Measured on the same dataset with the same query:

Chunk Count	Planning Time	Execution Time	Total
4,322 (1-hour interval)	443 ms	2 ms	445 ms
26 (7-day interval)	~5 ms	2 ms	7 ms

-- Identical query, vastly different total times
EXPLAIN ANALYZE
SELECT AVG(temperature)
FROM sensor_readings
WHERE recorded_at >= '2026-02-20' AND recorded_at < '2026-02-21';

-- 4322 chunks: Planning Time: 443ms  Execution Time: 2ms
-- 26 chunks:   Planning Time: 5ms    Execution Time: 2ms

The execution time is identical because the same rows are scanned. But with 4,322 chunks, the planner spends 443ms just evaluating constraints and building the query plan. This overhead applies to every single query, including trivial ones.

In a dashboard that issues 10-20 parallel queries, this turns a responsive page into a multi-second loading experience. It also affects prepared statements: each PREPARE re-evaluates constraints, so connection pools that re-prepare on checkout pay the planning cost repeatedly.

Choosing the Right Interval

The goal is to keep total chunk count manageable while maintaining chunks large enough for efficient compression. The recommended target is approximately 25 million rows per chunk.

chunk_interval_seconds = 25,000,000 / rows_per_second

For a sensor fleet ingesting 100 rows per second:

25,000,000 / 100 = 250,000 seconds = ~2.9 days

A 3-day interval keeps each chunk around 25M rows. At 1,000 rows/sec, a 7-hour interval produces similar sizes.

To change the interval:

-- Only affects chunks created after this point
SELECT set_chunk_time_interval('sensor_readings', INTERVAL '3 days');

Existing chunks retain their original interval and persist until they age out through retention.

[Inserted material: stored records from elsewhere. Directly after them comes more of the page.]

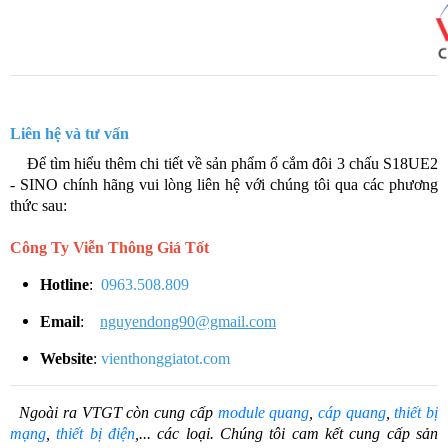
Liên hệ và tư vấn
​​ Để tìm hiểu thêm chi tiết về sản phẩm ổ cắm đôi 3 chấu S18UE2
- SINO chính hãng vui lòng liên hệ với chúng tôi qua các phương
thức sau:
Công Ty Viễn Thông Giá Tốt
Hotline
:
0963.508.809
Email
:
nguyendong90@gmail.com
Website
:
vienthonggiatot.com
Ngoài ra VTGT còn cung cấp
module quang
,
cáp quang
,
thiết bị
mạng
,
thiết bị điện
,... các loại. Chúng tôi cam kết cung cấp sản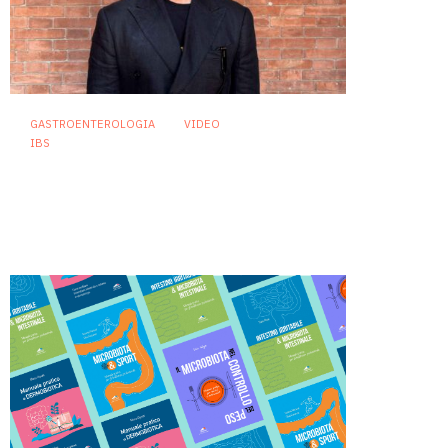
GASTROENTEROLOGIA
VIDEO
IBS
Sindrome dell’intestino
irritabile: diagnosi accurata e
trattamento personalizzato,
oltre i luoghi comuni
21 Luglio 2026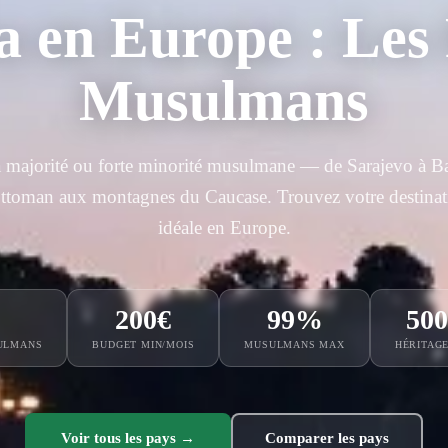
a en Europe : Les
Musulmans
à majorité ou forte minorité musulmane — de Sarajevo à B
 ottoman aux montagnes du Caucase. Trouvez votre destinati
idéale en Europe.
200€
99%
500
ULMANS
BUDGET MIN/MOIS
MUSULMANS MAX
HÉRITAG
Voir tous les pays →
Comparer les pays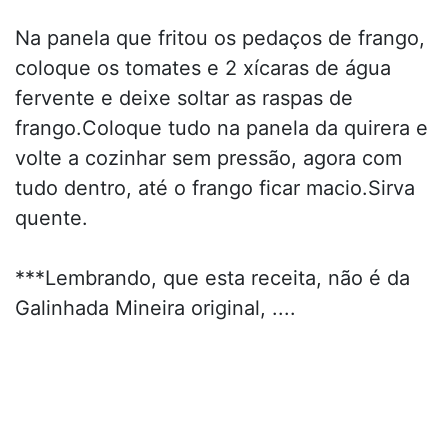
Na panela que fritou os pedaços de frango,
coloque os tomates e 2 xícaras de água
fervente e deixe soltar as raspas de
frango.Coloque tudo na panela da quirera e
volte a cozinhar sem pressão, agora com
tudo dentro, até o frango ficar macio.Sirva
quente.
***Lembrando, que esta receita, não é da
Galinhada Mineira original, ....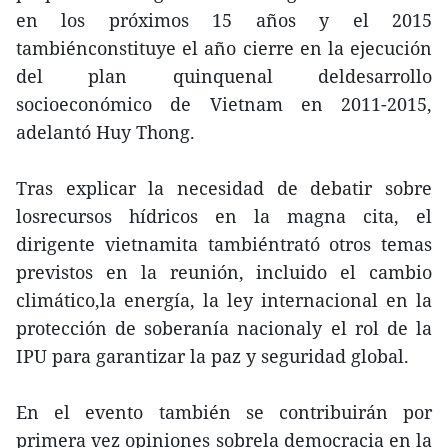
en los próximos 15 años y el 2015
tambiénconstituye el año cierre en la ejecución
del plan quinquenal deldesarrollo
socioeconómico de Vietnam en 2011-2015,
adelantó Huy Thong.
Tras explicar la necesidad de debatir sobre
losrecursos hídricos en la magna cita, el
dirigente vietnamita tambiéntrató otros temas
previstos en la reunión, incluido el cambio
climático,la energía, la ley internacional en la
protección de soberanía nacionaly el rol de la
IPU para garantizar la paz y seguridad global.
En el evento también se contribuirán por
primera vez opiniones sobrela democracia en la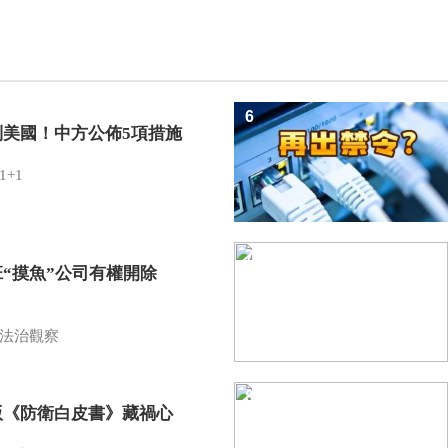
6
制美國！中方公佈5項措施
1+1
7
班“摸魚”公司有權開除
？
法治觀察
8
版《防衛白皮書》藏禍心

Verify your current state:

SELECT
    hypertable_name,
    count(*) AS total_chunk_count,
    pg_size_pretty(avg(total_bytes)) AS average_chunk_size
FROM timescaledb_information.chunks
GROUP BY hypertable_name
ORDER BY total_chunk_count DESC;

Retention: Keeping Chunk Count Bounded

Without retention, even a well-configured interval produces an ever-growing chunk count. The add_retention_policy() function automatically drops chunks older than your retention window:

SELECT add_retention_policy('sensor_readings', drop_after => INTERVAL '30 days');

Dropping a chunk is an instant metadata operation. PostgreSQL removes the underlying table file rather than deleting rows individually. There are no dead tuples, no vacuum overhead, and no transaction ID consumption. This is one of the key advantages of chunk-based architecture over manual DELETE statements on partitioned tables.

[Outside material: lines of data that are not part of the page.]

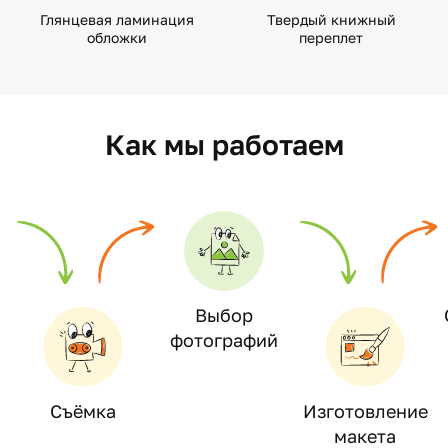
Глянцевая ламинация
Твердый книжный
обложки
переплет
Как мы работаем
Выбор
фотографий
Съёмка
Изготовление
макета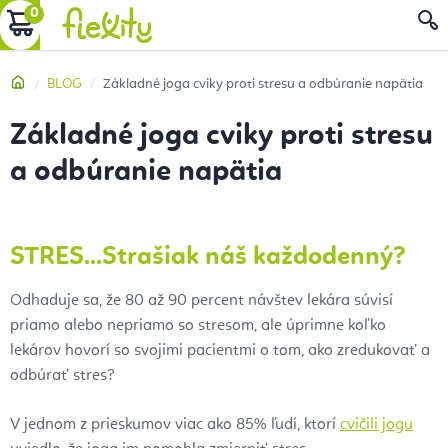
Prejsť
NÁKUPNÝ
na
obsah
KOŠÍK
Domov
BLOG
Základné joga cviky proti stresu a odbúranie napätia
Základné joga cviky proti stresu
a odbúranie napätia
STRES…Strašiak náš každodenný?
Odhaduje sa, že 80 až 90 percent návštev lekára súvisí
priamo alebo nepriamo so stresom, ale úprimne koľko
lekárov hovorí so svojimi pacientmi o tom, ako zredukovať a
odbúrať stres?
V jednom z prieskumov viac ako 85% ľudí, ktorí
cvičili jogu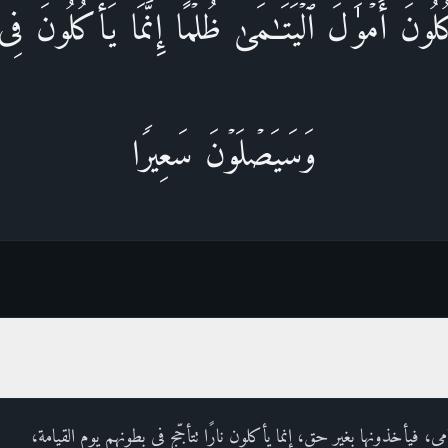
ُلُونَ أَمۡوَ ٰ⁠لَ ٱلۡیَتَـٰمَىٰ ظُلۡمًا إِنَّمَا یَأۡكُلُونَ فِی
وَسَیَصۡلَوۡنَ سَعِیرࣰا
امى، فيأخذونها بغير حق، إنما يأكلون نارًا تتأجّج في بطونهم يوم القيامة،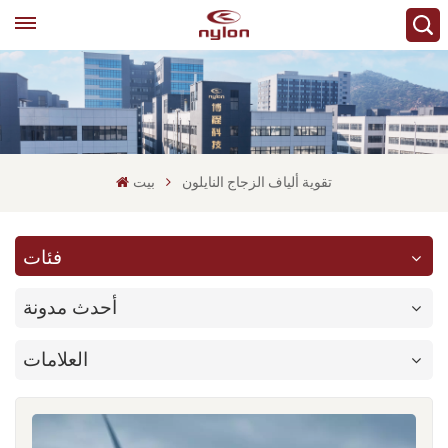
تقوية ألياف الزجاج النايلون
بيت
فئات
أحدث مدونة
العلامات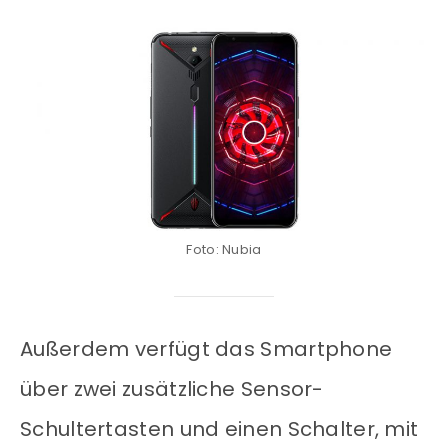
Foto: Nubia
Außerdem verfügt das Smartphone
über zwei zusätzliche Sensor-
Schultertasten und einen Schalter, mit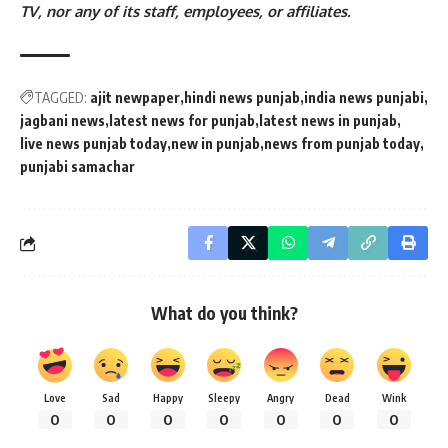
TV, nor any of its staff, employees, or affiliates.
TAGGED:
ajit newpaper
hindi news punjab
india news punjabi
jagbani news
latest news for punjab
latest news in punjab
live news punjab today
new in punjab
news from punjab today
punjabi samachar
What do you think?
Love
Sad
Happy
Sleepy
Angry
Dead
Wink
0
0
0
0
0
0
0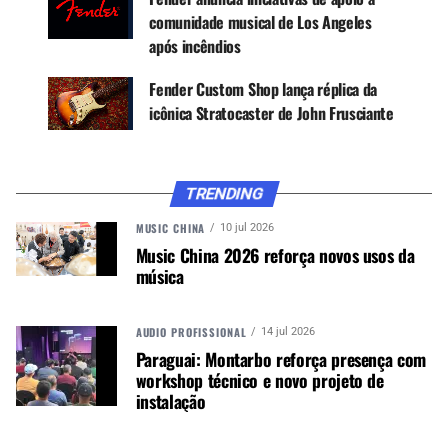
revendedoras.
comunidade musical de Los Angeles
após incêndios
Rumores no setor projetam que a marca está
buscando lojistas para importar produtos de
Fender Custom Shop lança réplica da
maior valor agregado. Música & Mercado
icônica Stratocaster de John Frusciante
conversou com interlocutores da Pride Music e da
Fender que evitaram declarações sobre o tema.
Publicaremos mais informações em breve.
TRENDING
MUSIC CHINA
10 jul 2026
Music China 2026 reforça novos usos da
Editado às 19h:21 de 31 de agosto.
música
:: Leia também:
AUDIO PROFISSIONAL
14 jul 2026
Odery Dr
ums lança loja online com parceria de
Paraguai: Montarbo reforça presença com
workshop técnico e novo projeto de
lojistas
instalação
Fender lança modelo Jim Root Jazzmaster V4
Fender oferece 3 meses de aulas gratuitas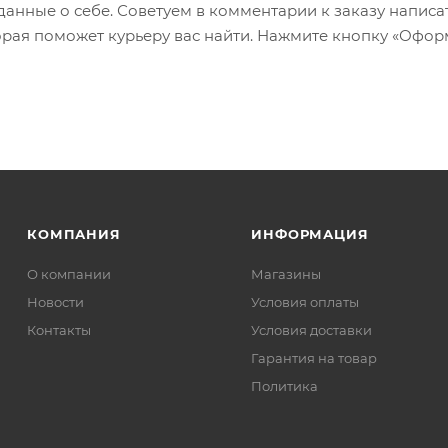
 данные о себе. Советуем в комментарии к заказу написа
рая поможет курьеру вас найти. Нажмите кнопку «Офор
КОМПАНИЯ
ИНФОРМАЦИЯ
О компании
Магазины
Новости
Условия оплаты
Контакты
Условия доставки
Гарантия на товар
Политика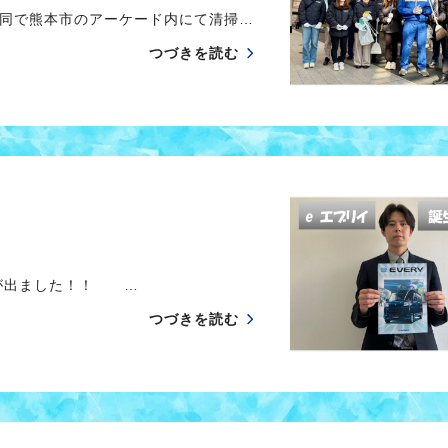
同で熊本市のアーケード内にて清掃…
つづきを読む
が出ました！！ …
つづきを読む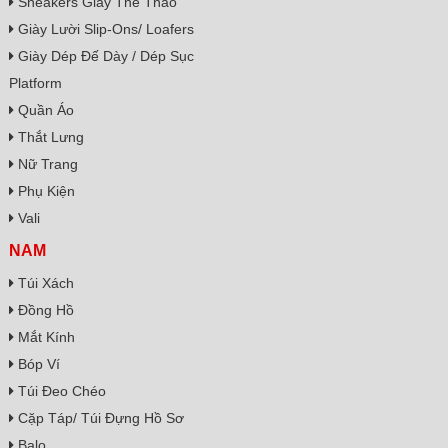
Sneakers Giày Thể Thao
Giày Lười Slip-Ons/ Loafers
Giày Dép Đế Dày / Dép Sục
Platform
Quần Áo
Thắt Lưng
Nữ Trang
Phụ Kiện
Vali
NAM
Túi Xách
Đồng Hồ
Mắt Kính
Bóp Ví
Túi Đeo Chéo
Cặp Táp/ Túi Đựng Hồ Sơ
Balo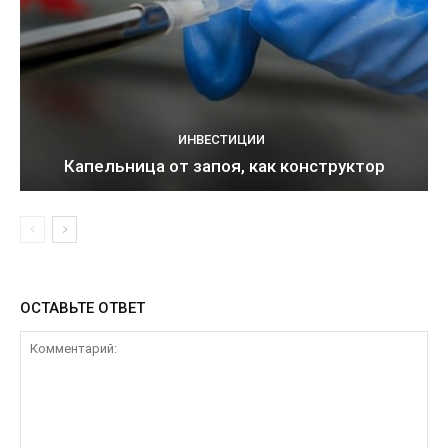
ИНВЕСТИЦИИ
Капельница от запоя, как конструктор
ОСТАВЬТЕ ОТВЕТ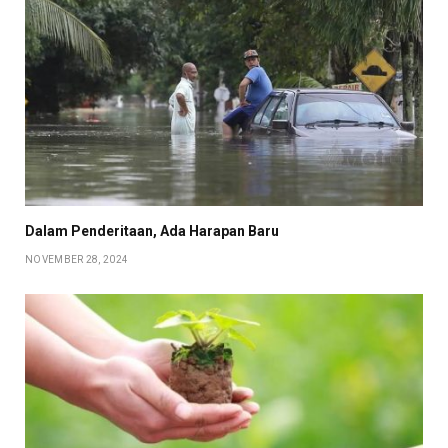
Dalam Penderitaan, Ada Harapan Baru
NOVEMBER 28, 2024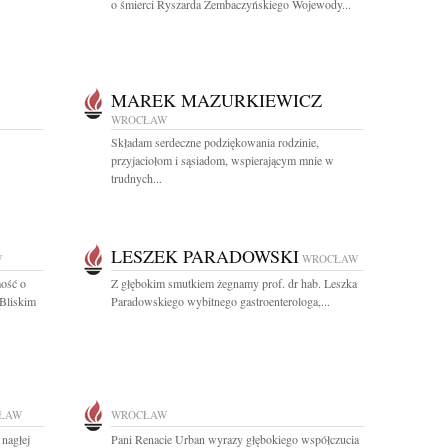
o śmierci Ryszarda Zembaczyńskiego Wojewody...
MAREK MAZURKIEWICZ
WROCŁAW
Składam serdeczne podziękowania rodzinie,
przyjaciołom i sąsiadom, wspierającym mnie w
trudnych...
LESZEK PARADOWSKI
W
WROCŁAW
ość o
Z głębokim smutkiem żegnamy prof. dr hab. Leszka
 Bliskim
Paradowskiego wybitnego gastroenterologa,...
ŁAW
WROCŁAW
nagłej
Pani Renacie Urban wyrazy głębokiego współczucia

With a 1-day interval and 30-day retention, you maintain approximately 30 chunks at all times -- well within the range where planning time is negligible.

Prevention Checklist

Set the interval based on ingest rate. Target 25M rows per chunk. Measure actual rows_per_second on production data.
Always include time predicates in queries. Without them, constraint exclusion cannot work and every chunk is scanned.
Configure retention policies. Cap total chunk count to prevent unbounded growth.
Monitor chunk count over time. A rising count with stable ingest means the interval is too small or retention is missing.
Check planning time periodically. EXPLAIN ANALYZE planning time over 50ms signals too many chunks.

Chunks are the fundamental unit of TimescaleDB's performance model. The interval controls how many exist, retention controls how long they persist, and constraint exclusion controls which ones are actually read. Get these three things right and most TimescaleDB performance problems never materialize.